Airbus: A380-Tragflügel sind bereits überarbeitet

Hamburg. Airbus hat die Tragflächen des A380 bereits in den Monaten vor dem fehlgeschlagenen Belastungstest überarbeitet. Flügel, die heute gebaut werden, seien nicht identisch mit denen des Testobjekts: "Im Rahmen des Entwicklungsprogramms fließen laufend Änderungen in das Produkt ein", sagte Firmensprecher David Voskuhl dem Abendblatt.

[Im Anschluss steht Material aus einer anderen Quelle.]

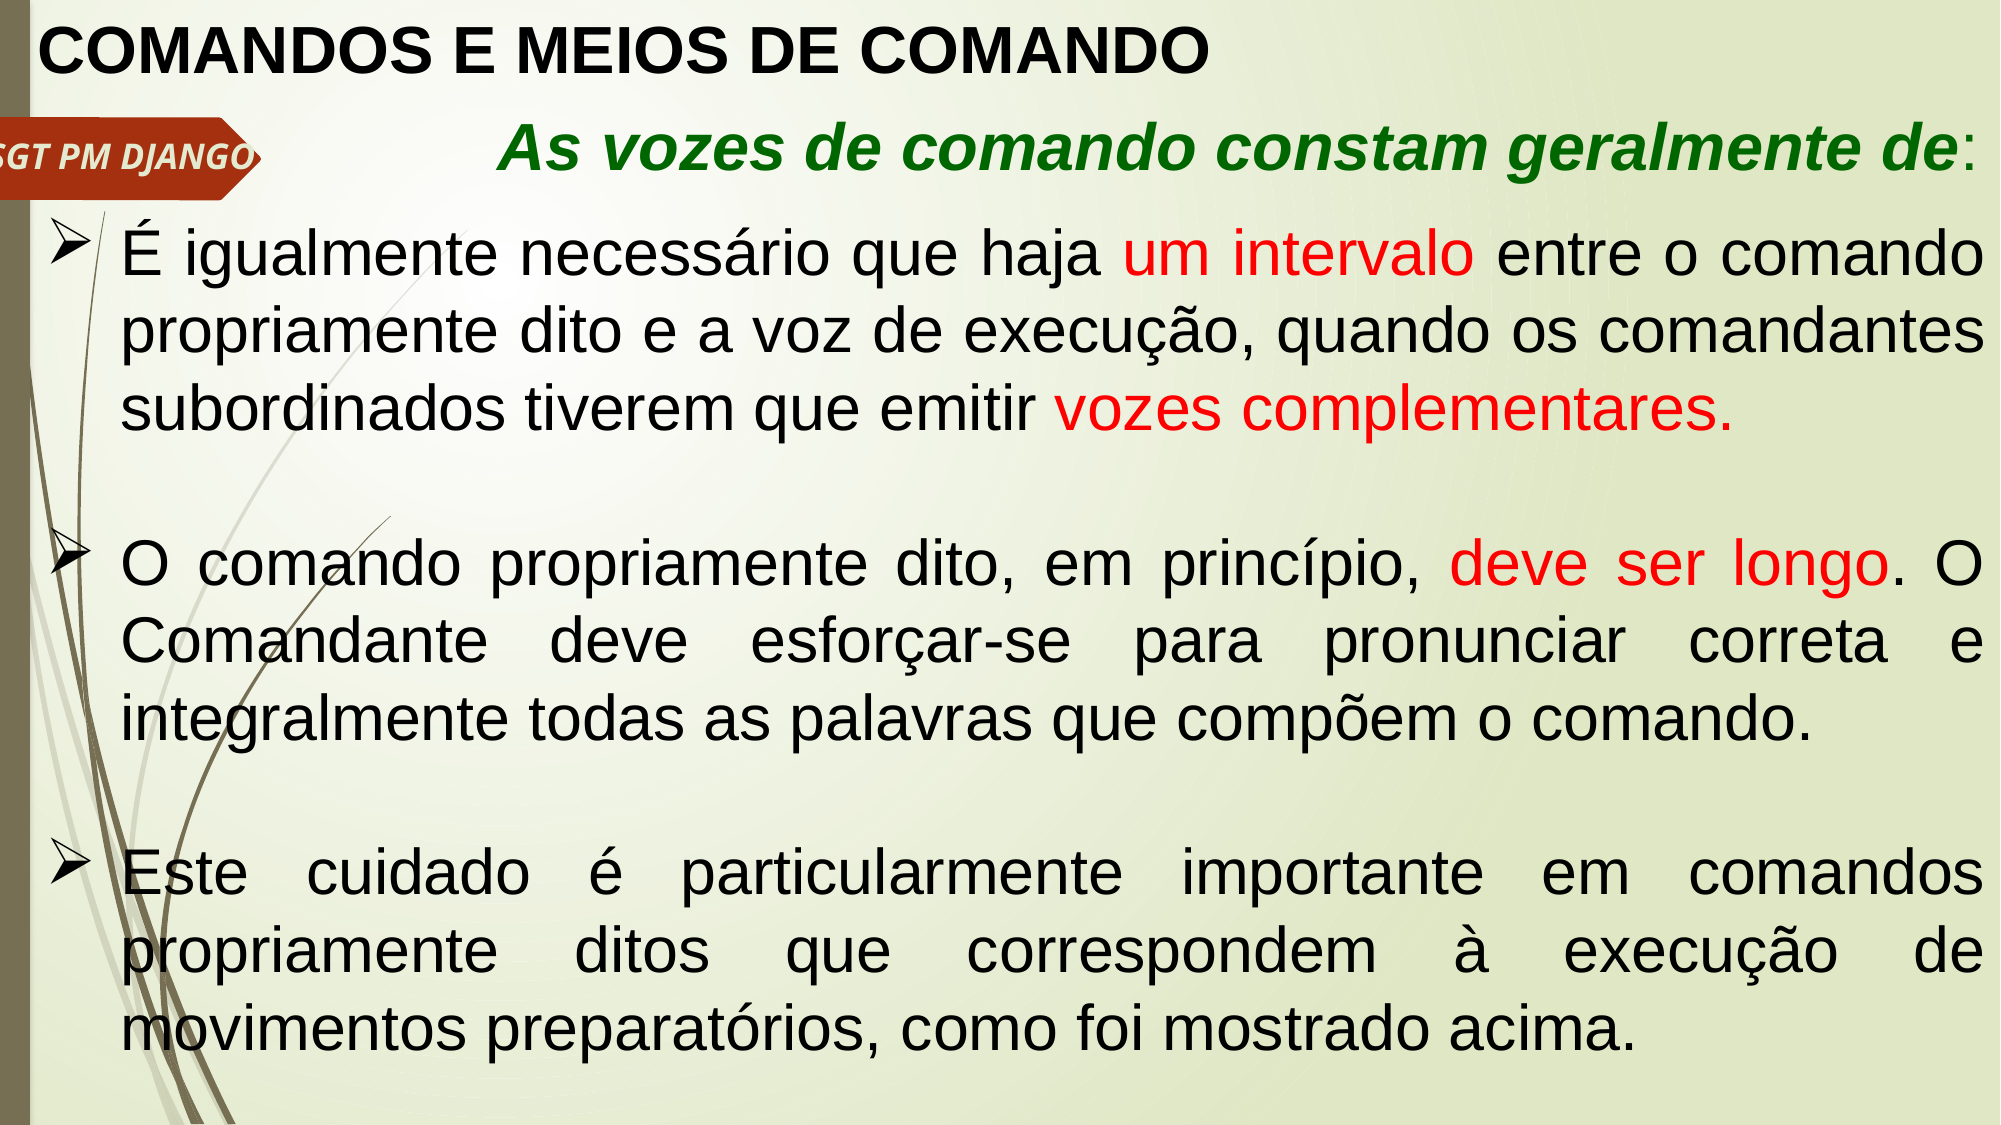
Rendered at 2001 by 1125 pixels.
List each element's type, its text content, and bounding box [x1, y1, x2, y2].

text_box É igualmente necessário que haja um intervalo entre o comando propriamente dito e a voz de execução, quando os comandantes subordinados tiverem que emitir vozes complementares. O comando propriamente dito, em princípio, deve ser longo. O Comandante deve esforçar-se para pronunciar correta e integralmente todas as palavras que compõem o comando. Este cuidado é particularmente importante em comandos propriamente ditos que correspondem à execução de movimentos preparatórios, como foi mostrado acima. [30, 203, 2000, 1125]
text_box SGT PM DJANGO [0, 126, 277, 185]
text_box COMANDOS E MEIOS DE COMANDO [0, 0, 1250, 95]
text_box As vozes de comando constam geralmente de: [482, 95, 1994, 191]
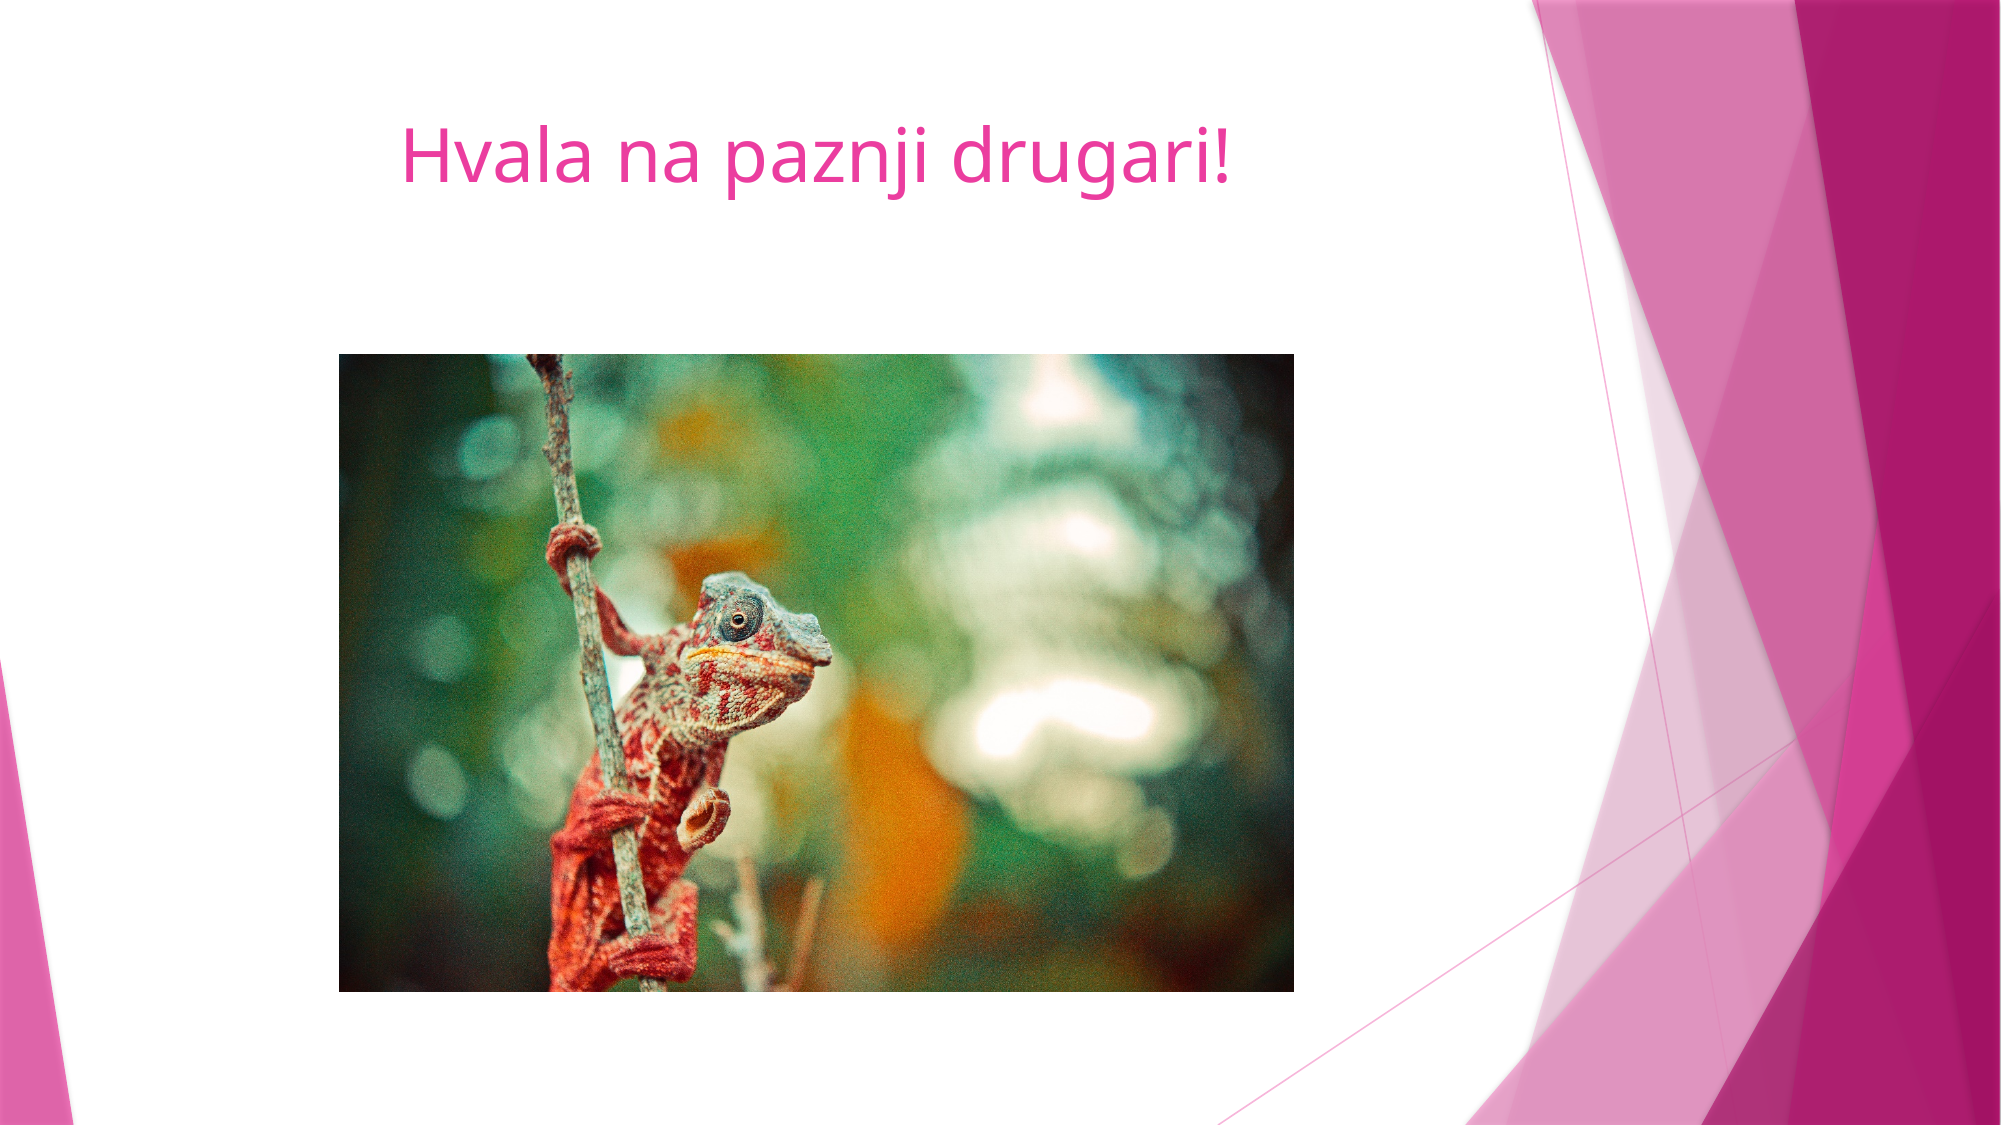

Am Donnerstag vergangener Woche war bekanntgeworden, daß bei einem Biegeversuch in Toulouse der A380-Flügel nicht wie vorgeschrieben dem 1,5fachen der maximalen Last, die im Flug auftreten kann, standgehalten hatte. Bereits beim 1,45fachen dieser Belastung hatten sich Risse gebildet.

Für den Versuch verwendet hatte Airbus die sogenannte "Bruchzelle". Dies ist ein unvollständiger A380-Rumpf mit Tragflächen, der nur für diese Belastungstests gebaut wurde und ohnehin nie abheben sollte. Er wurde produziert, bevor Airbus im Frühsommer 2004 mit dem Bau des ersten flugfähigen Testjets begann.

"Wir analysieren jetzt zusammen mit der Zulassungsbehörde EASA die Resultate des Belastungstests", sagte Airbus-Sprecher Voskuhl. "Wir sind aber zuversichtlich, daß wir die Musterzulassung bis Ende des Jahres erhalten." Dies wäre die Voraussetzung dafür, wie geplant noch vor Jahresende ein erstes Flugzeug für den Liniendienst an den Kunden Singapore Airlines ausliefern zu können.

"Für uns gilt weiter der Zeitplan, der eine Zulassung noch im Jahr 2006 vorsieht", sagte dazu Daniel Höltgen, Sprecher der EASA in Köln, dem Abendblatt. Bisher sei nicht geklärt, ob der Belastungstest wiederholt werden muß. Klar sei nur: "Die Arbeit ist sicher nicht weniger geworden." Man dürfe den Fehlschlag aber auch nicht überbewerten: "Das ist keine Katastrophe." Von dem geforderten Sicherheitsstandard werde man jedoch nicht abweichen. "An dem nachzuweisenden Wert von 1,5 gibt es nichts zu rütteln", so Höltgen.

Airbus hätte, wie es in der Branche heißt, mehrere Möglichkeiten, die Forderung zu erfüllen. Eventuell sei eine Konstruktionsänderung an den Tragflächen nötig. Sollte der Flugzeugbauer aber beispielsweise seit der Produktion der "Bruchzelle" das Material geändert haben, dann könne auch eine Kombination aus Simulationen und Materialversuchen ausreichen. Der Analyst Stephan Klepp von der Landesbank Rheinland-Pfalz, der die Aktie der Airbus-Muttergesellschaft EADS beobachtet, hat noch eine weitere Variante ins Gespräch gebracht: Nach seinen Angaben könnte Airbus das Flugzeuggewicht für den A380 zunächst einschränken und so eine Vorab-Zertifizierung erreichen. Dann hätte der Hersteller Zeit für die nötigen Nachbesserungen, ohne daß der Zeitplan für die Zulassung aus den Fugen geriete.

Tatsächlich müssen die Flügel bei einem so riesigen Jet wie dem A380 enorme Lasten tragen. Zusammen haben sie eine Fläche so groß wie drei Reihenhausgrundstücke, jeder einzelne der in Großbritannien gebauten Flügel ist an der Vorderkante 43 Meter lang. Zusammen müssen sie in der Luft nicht nur die Masse eines vollbeladenen A380 von maximal 590 Tonnen tragen können. Im extremen Kurvenflug oder beim Hochziehen aus einem steilen Sinkflug ist der Jet bis zum zweieinhalbfachen der normalen Erdbeschleunigung ausgesetzt - er ist dann scheinbar 1475 Tonnen schwer.